COVID is definitely impacting our teens. When teens become overloaded with stress it can lead to problems such as anxiety, aggression, isolation, depression, physical illness, and poor coping skills, such as alcohol or drug use. It is important to remember that teens are taking cues from adults in their life as we cope through these stressful times. Often times, our younger generations mimic how others around them respond. If we are having a difficult time managing our stress, our teens likely will as well.   Letting our youth know that it is okay to struggle creates space needed for them to talk about what they are struggling with. When we experience situations that are difficult or painful, there are changes that occur in the mind and body to prepare us to respond, oftentimes referred to as the “fight, flight, or freeze” response. The same mechanism that turns on our stress response can also turn it off. Changes occur again that show we are no longer in a stressful or dangerous situation. This is called the “relaxation response.” Teens that can develop a “relaxation response” and other stress management skills will respond more positively when faced with hard situations. You can help your teen in the following ways:

  • Monitor their stress levels by noticing if there are changes in their health, behavior, thoughts or feelings.

  • Listen to them carefully and watch for them becoming overloaded.

  • Be aware of your stress and how you are managing and expressing it. Are you engaging with your teens daily?

  • Talk openly with them about how they are feeling.

  • Encourage them to stay involved with others; whether it’s a weekly zoom call with outside family members, or allowing them to FaceTime with their friends

  • Encourage your teens to exercise and eat regularly.

  • Develop a routine

  • Set reasonable expectations for screen time. Allow them to express their frustration on this in a calm, healthy way. They will likely share that others do not have limits, but stand firm.

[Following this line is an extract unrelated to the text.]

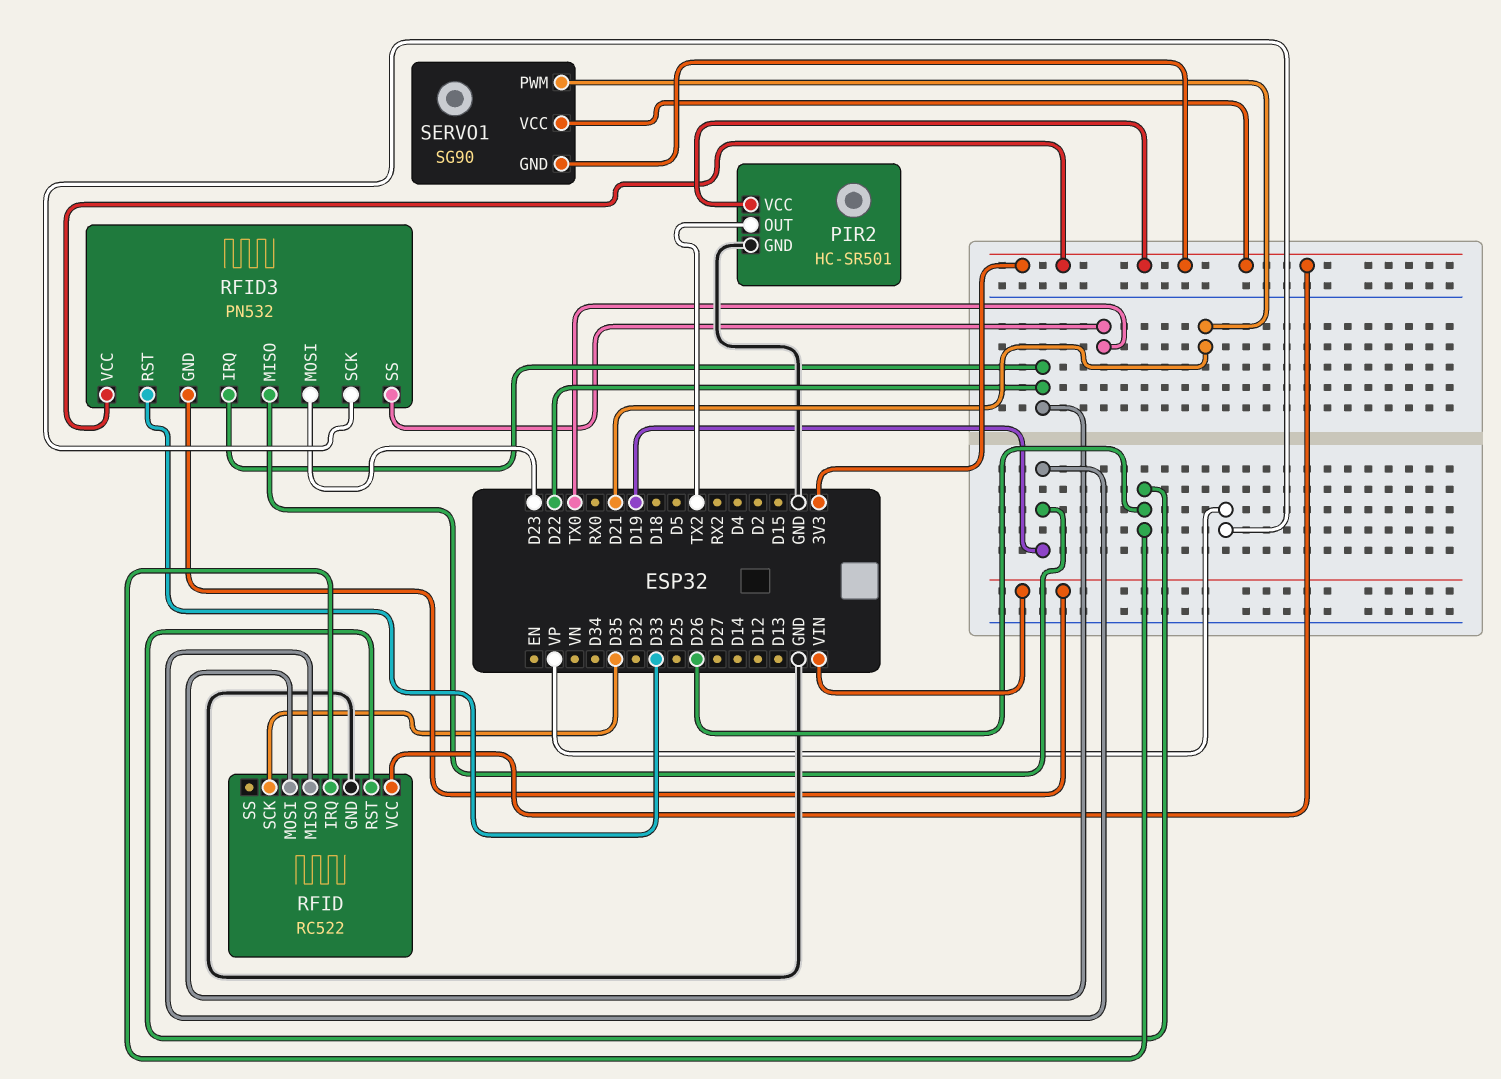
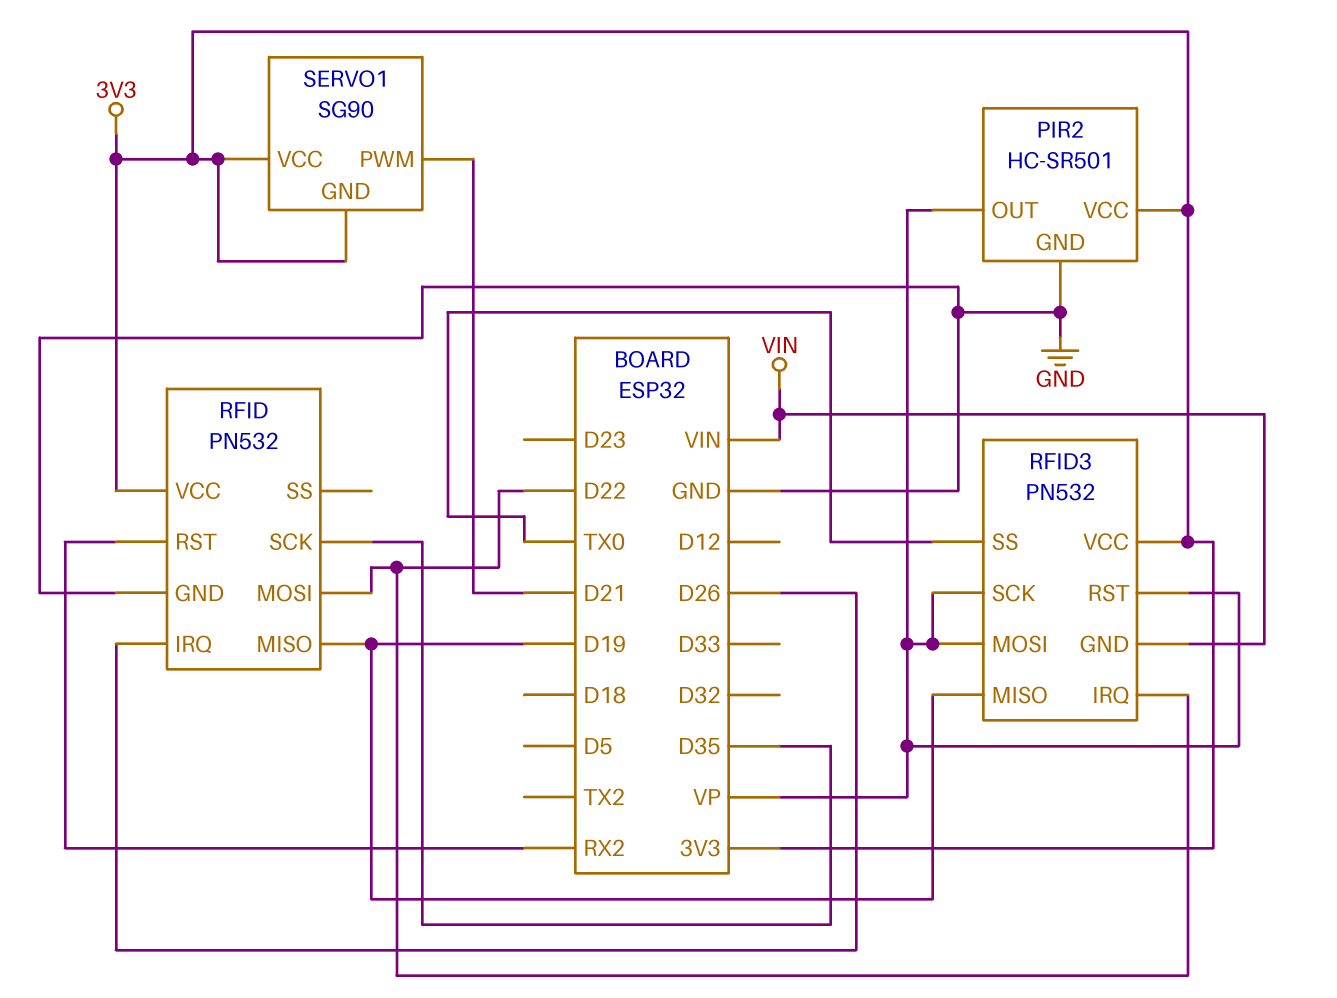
PIR2 pin OUT: TX2 -> VP
RFID: RC522 -> PN532
RFID pin RST: D26 -> RX2
RFID3 pin MOSI: D23 -> VP
RFID3 pin RST: D33 -> VP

  • Help them understand current situations and engage with them in a solution that works for the whole family.

There are several resources that have been developed to help parents and caregivers navigate this new environment. The Society for Adolescent Health and Medicine provides resources for parents and teens regarding COVID-19 and mental health coping. Unicef provides 5 recommendations on how teenagers can protect their mental health during COVID-19. They are:

  1. Recognize that your anxiety is completely normal

  2. Create distractions

  3. Find new ways to connect with your friends

  4. Focus on you

  5. Feel your feelings

Unicef provides further details on what teens can do to practice self-care and look out for their mental health. If you feel your teen’s mental health needs to be addressed further, it is recommended you reach out to your primary care provider. They can appropriately assess and refer out to a therapist or psychiatrist if needed.